Il cortocircuito creato tra la forma e il contenuto destabilizza lo spettatore e ne stimola una lettura più stratificata. Lo stile di Wes Anderson è riconoscibile in pochi frame proprio grazie alla sua grammatica cromatica: il colore diventa punteggiatura musicale, accompagna le inquadrature geometriche e i dialoghi asciutti. Ogni tonalità ha una funzione narrativa: il blu suggerisce malinconia, il rosso segnala passione o pericolo, il verde speranza o ambiguità.
In The Grand Budapest Hotel vediamo dominare un rosa pastello, punteggiato da rossi porpora e azzurri polvere: una palette che richiama l’estetica delle cartoline d’epoca, delle vetrine delle pasticcerie francesi, dei profumi retrò. È un mondo artificiale, curato fino all’eccesso — troppo perfetto per essere reale. Ed infatti non lo è: è un’utopia estetica, un passato idealizzato e che finirà ben presto con l’irruzione della guerra nella storia.
Il regista “usa” il colore come per dipingere, fino a stratificare, strato su strato anche all’interno della psicologia dei personaggi. In Moonrise Kingdom, i toni caldi del giallo senape e dell’arancio evocano l’infanzia e il senso di avventura, ma senza addolcirli. Lo spettatore è trasportato nel mondo dei protagonisti attraverso una “traduzione visiva” delle emozioni, che rende il racconto universale e toccante.
Per Wes Anderson, il colore è grammatica, metrica e punteggiatura. Non decora, ma racconta. Non accompagna, ma guida. E nella sua ossessiva armonia, riesce a esprimere il caos interiore dei suoi personaggi molto più di mille parole.

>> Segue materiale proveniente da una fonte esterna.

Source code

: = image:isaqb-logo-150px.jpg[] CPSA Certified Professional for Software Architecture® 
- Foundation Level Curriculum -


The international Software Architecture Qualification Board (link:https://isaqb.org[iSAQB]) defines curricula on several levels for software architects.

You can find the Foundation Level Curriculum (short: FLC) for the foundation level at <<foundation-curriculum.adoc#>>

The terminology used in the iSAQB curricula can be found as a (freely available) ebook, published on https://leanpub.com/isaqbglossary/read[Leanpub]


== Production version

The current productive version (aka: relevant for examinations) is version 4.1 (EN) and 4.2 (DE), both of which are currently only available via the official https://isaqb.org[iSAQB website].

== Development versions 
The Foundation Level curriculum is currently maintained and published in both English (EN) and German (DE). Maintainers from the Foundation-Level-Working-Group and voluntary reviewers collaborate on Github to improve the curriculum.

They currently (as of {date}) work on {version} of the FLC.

Il colore, nel cinema di Anderson ha, infine, una funzione mnemonica. Le sue palette si ispirano agli album fotografici vintage, ai manifesti anni ’60 e ’70, alle copertine di libri. Non si tratta solo di estetica: è una strategia emotiva che attiva nello spettatore una nostalgia condivisa, un déjà vu che rende quei mondi così strani, stranamente familiari.
Ancora una volta, Wes Anderson ci offre un’idea di arte come rifugio: ordinata, iper-curata, consolatoria. In un presente instabile, i suoi film ci offrono una casa estetica in cui rifugiarci. Una favola moderna che ci culla, permettendoci di fuggire dalla realtà anche solo la durata di un suo film.